The first thing is that, after a lot of delays and a bit of haggling, the School of Physics & Astronomy at Cardiff University has finally issued advertisements for a bunch of new Faculty positions in Experimental Physics. The positions, which are tenured,  involve both Chair and Lecturer/Reader levels and there are several positions available. The School and University  have  put together a handsome start-up package for a new group and there’s plenty of spanking new experimental laboratory space to set up shop. Coupled with the fact that Cardiff is a great city to live in, with low costs and great sporting and cultural infrastructure, this should prove a tempting opportunity for someone to set up their own group.

It’s also a welcome vote of confidence from Cardiff University which, despite cuts in its overall budget, has decided to invest heavily in the School’s strategic plan. I hope and believe we’ll attract a strong field for these appointments and look forward to seeing what develops. We need a shot in the arm and this might just deliver it.

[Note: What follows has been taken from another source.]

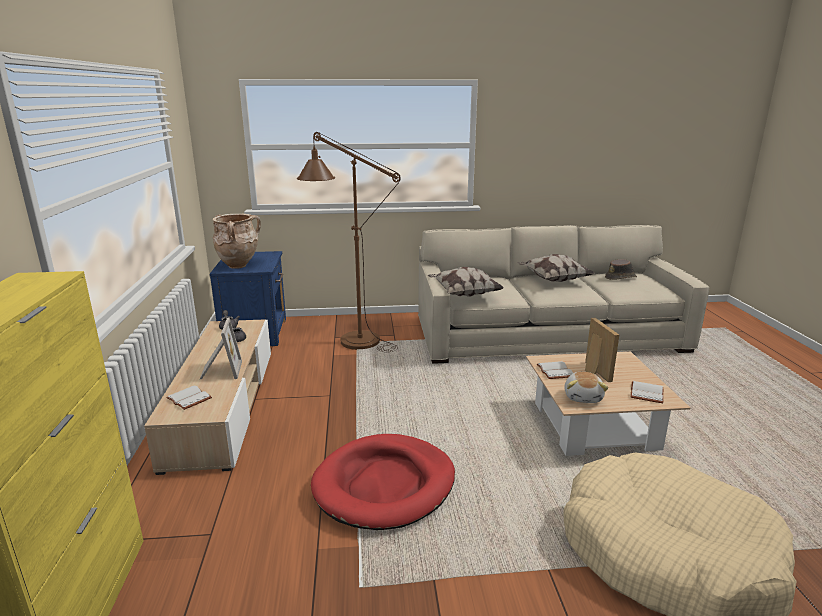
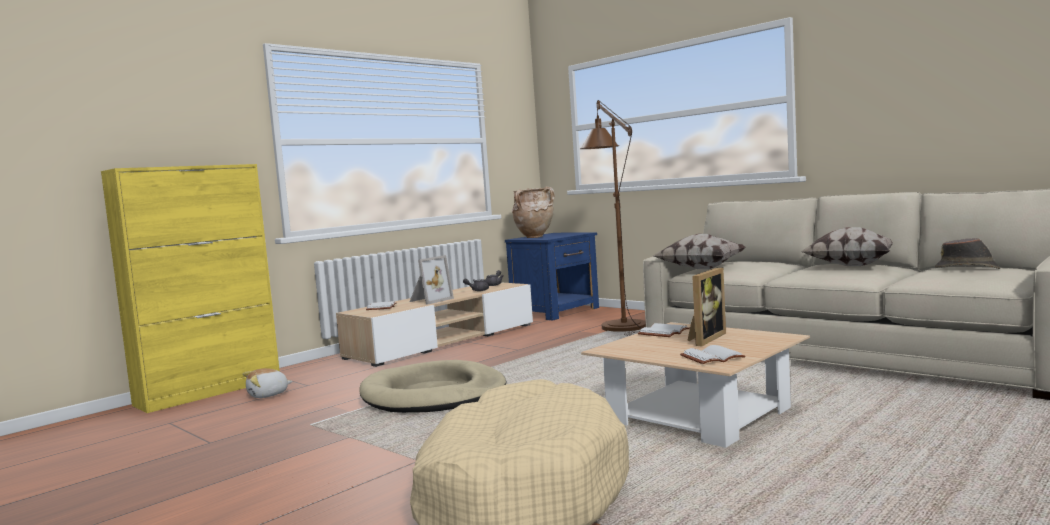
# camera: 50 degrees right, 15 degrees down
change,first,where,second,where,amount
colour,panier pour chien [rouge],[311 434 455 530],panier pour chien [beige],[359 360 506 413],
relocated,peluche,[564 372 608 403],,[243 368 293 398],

What’s particularly interesting about this clutch of new appointments is that they are open to people working in any area of physics, with the exception of astrophysics. Given the massive cuts in STFC’s budget, this is no time to be expanding in areas covered by its remit. I say that as an astrophysicist, with considerable regret but pragmatism in the face of the changing landscape of British science funding. In times of risk you have to broaden your portfolio. However, that’s not to say that astrophysics at Cardiff is downbeat. Far from it, in fact.

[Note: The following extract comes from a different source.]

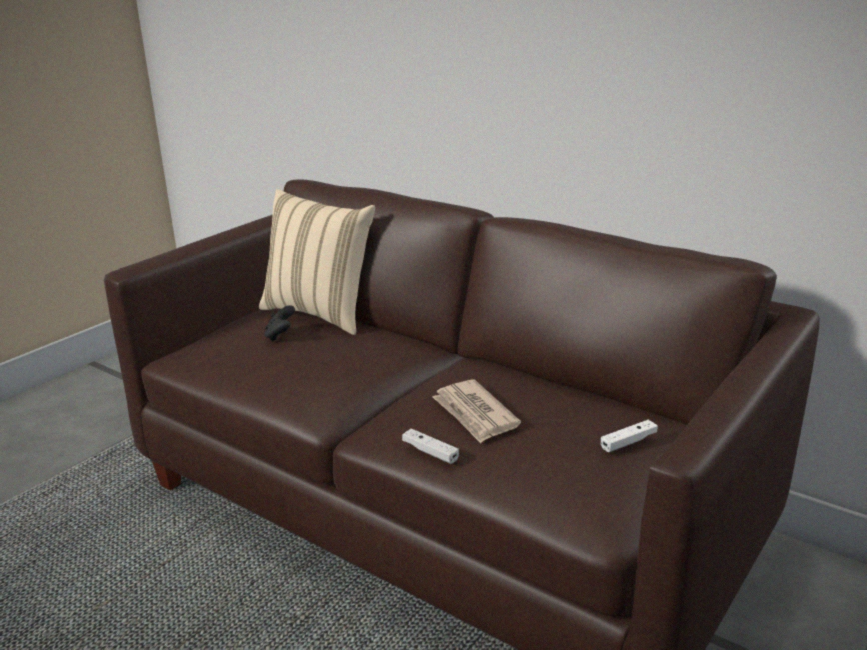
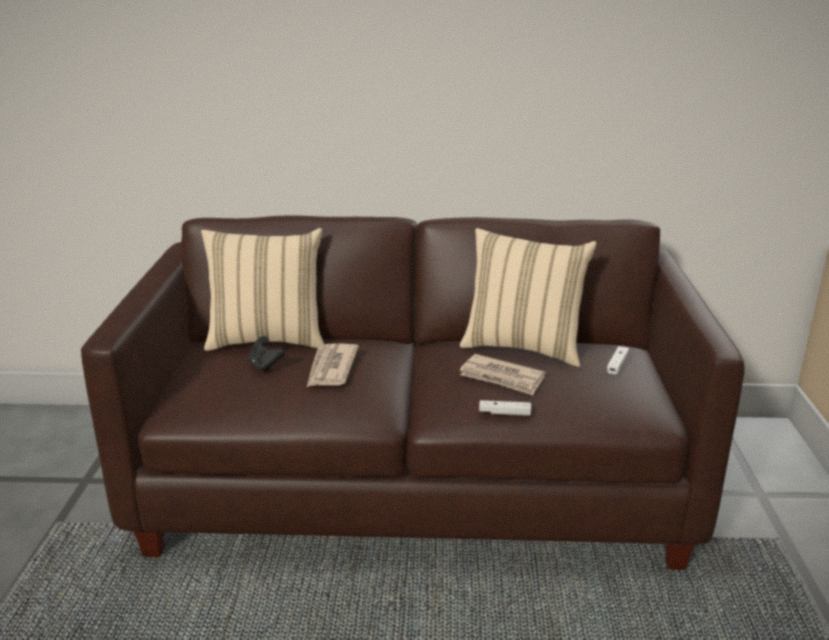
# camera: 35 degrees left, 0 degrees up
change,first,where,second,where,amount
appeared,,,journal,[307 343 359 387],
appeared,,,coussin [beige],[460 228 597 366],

ESA held an international press conference to present exciting new results from the Herschel Observatory at the European Space Research and Technology Centre, Noordwijk, The Netherlands, on Thursday 6 May. A webcast of the press conference with Cardiff’s Professors Matt Griffin and Steve Eales taking part, can be seen at from http://www.esa.int/SPECIALS/Herschel. At the conference Steve Eales talked about the latest results from the Herschel ATLAS survey: an ATLAS of the Universe. ATLAS will cover one eightieth of the sky, four times larger than all the other Herschel surveys combined and is led by Professor Eales and Dr Loretta Dunne at Nottingham University.

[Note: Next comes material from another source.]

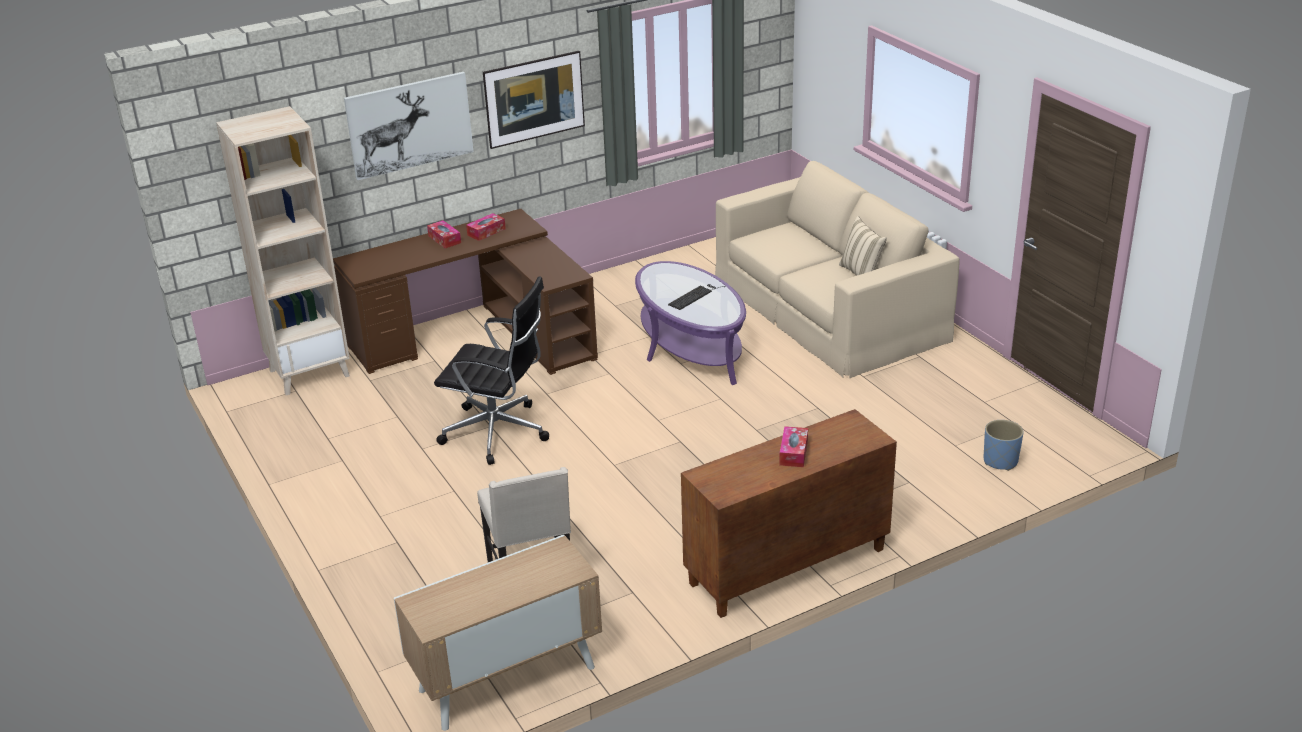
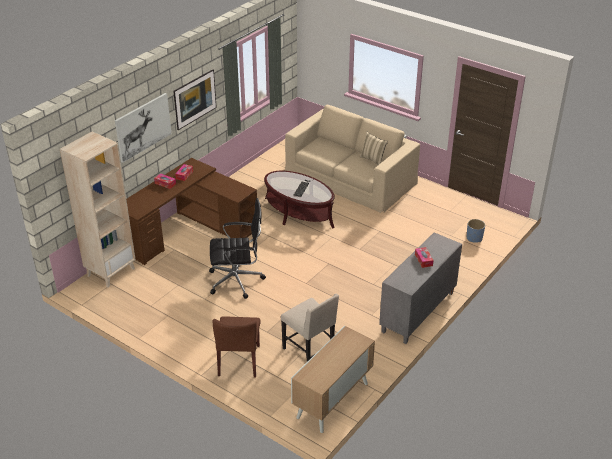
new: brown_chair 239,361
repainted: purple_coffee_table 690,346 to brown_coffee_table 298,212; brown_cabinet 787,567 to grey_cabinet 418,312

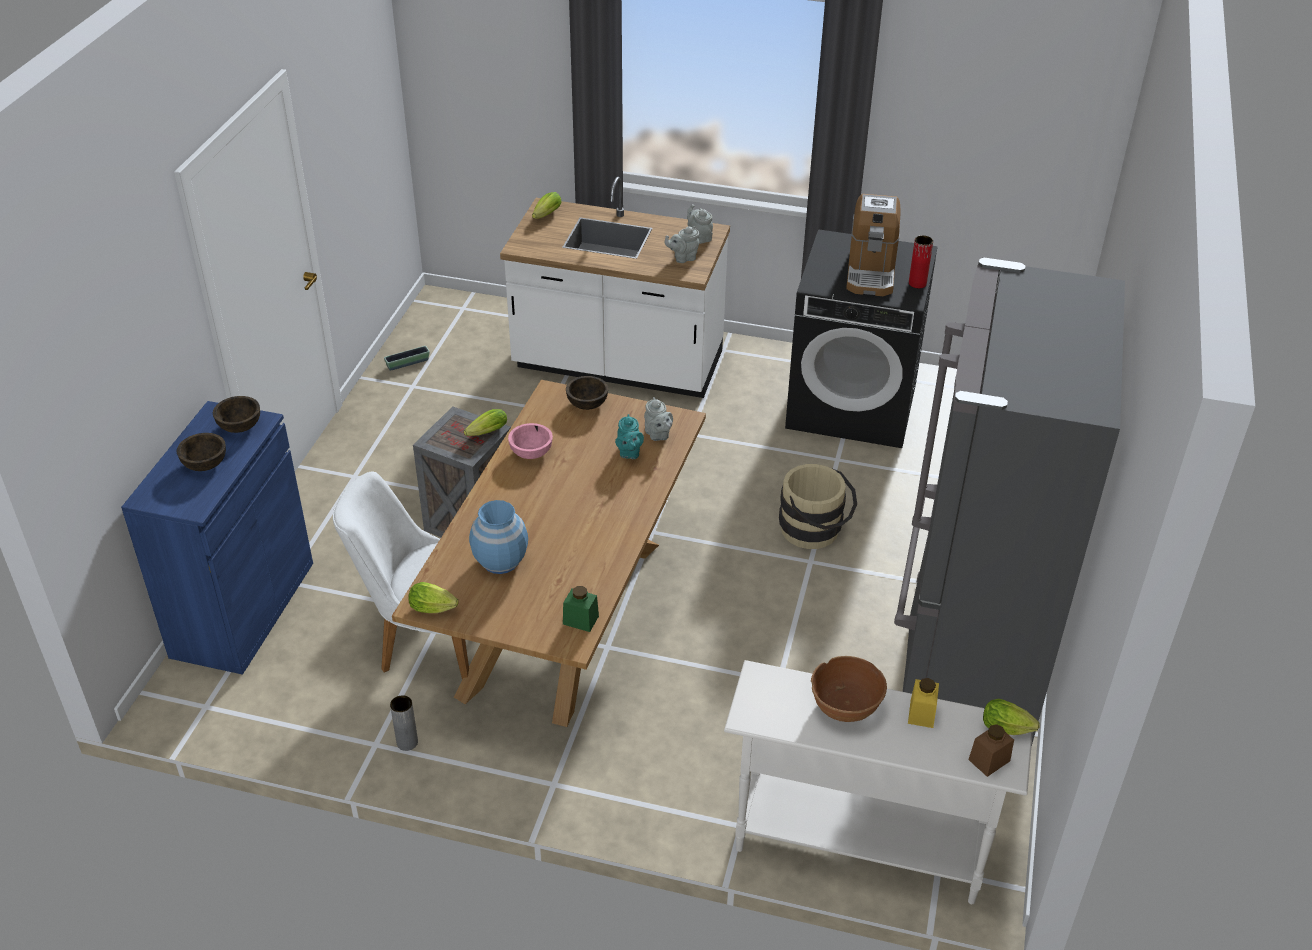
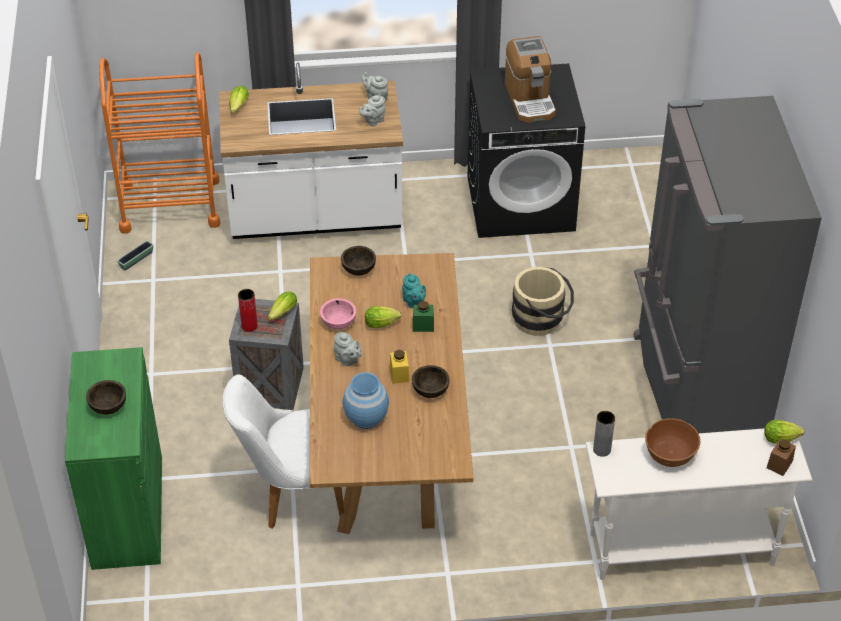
new: orange_cart 170,205
shifted: red_vase 917,283 to 249,326; brown_bowl 240,426 to 430,390; grey_teapot 658,435 to 347,360; lettuce 435,609 to 383,324; green_jar 580,620 to 423,325; yellow_jar 921,713 to 399,374; grey_vase 407,742 to 602,450
repainted: blue_cabinet 243,609 to green_cabinet 127,512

Herschel ATLAS has measured the infrared light from thousands of galaxies, spread across billions of light-years. Each galaxy appears as just a pinprick but its brightness allows astronomers to determine how quickly it is forming stars. Roughly speaking, the brighter the galaxy the more stars it is forming. The Herschel images show that in the past there were many more galaxies forming stars much faster than our own Galaxy. But what triggered this frantic activity is not completely understood. Steve Eales said

every time astronomers have observed the universe in a new waveband, they have discovered something new. So as well as our regular science programmes, I am hoping for the unexpected.

I am hoping to get involved with the ATLAS data myself at some point as I am formally a member of the consortium, but I’ve been too busy doing other things to get involved in these initial stages so am not on any of the preliminary science papers. I hope I can get properly involved in this project sooner rather than later…

The ATLAS survey, image courtesy of ESA and the ATLAS consortium

The full press release also includes surprises on how stars are formed including work carried out by Cardiff’s Professor Derek Ward-Thompson. Herschel’s star formation surveys are beginning to reveal the mysteries behind how massive stars are created.

One Response to “Experiments and Observations”

  1. Garret Cotter Says:

    Congratulations Peter! Good news at any time, but particularly important these days.